---------- Records to process ----------

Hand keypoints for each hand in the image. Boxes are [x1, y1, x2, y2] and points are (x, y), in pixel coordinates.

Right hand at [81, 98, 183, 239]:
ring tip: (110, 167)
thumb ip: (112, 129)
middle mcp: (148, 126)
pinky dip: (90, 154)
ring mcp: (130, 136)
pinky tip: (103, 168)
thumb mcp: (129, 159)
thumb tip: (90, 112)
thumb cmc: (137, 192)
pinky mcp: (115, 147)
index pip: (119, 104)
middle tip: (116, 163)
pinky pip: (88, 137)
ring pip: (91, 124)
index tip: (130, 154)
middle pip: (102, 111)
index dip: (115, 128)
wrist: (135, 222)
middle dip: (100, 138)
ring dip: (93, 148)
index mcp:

----------

● Required work: Copy every record exactly, with nothing added or dropped.

● Task answer:
Hand keypoints for each hand in the image. Boxes are [x1, y1, x2, y2] and points are (x, y), in pixel coordinates.

Right hand at [81, 98, 183, 239]:
ring tip: (110, 167)
thumb ip: (112, 129)
middle mcp: (148, 126)
pinky dip: (90, 154)
ring mcp: (130, 136)
pinky tip: (103, 168)
thumb mcp: (129, 159)
thumb tip: (90, 112)
thumb cmc: (137, 192)
pinky mcp: (115, 147)
index pip: (119, 104)
middle tip: (116, 163)
pinky pip: (88, 137)
ring pip: (91, 124)
index tip: (130, 154)
middle pip: (102, 111)
index dip: (115, 128)
wrist: (135, 222)
middle dip: (100, 138)
ring dip: (93, 148)
index mcp:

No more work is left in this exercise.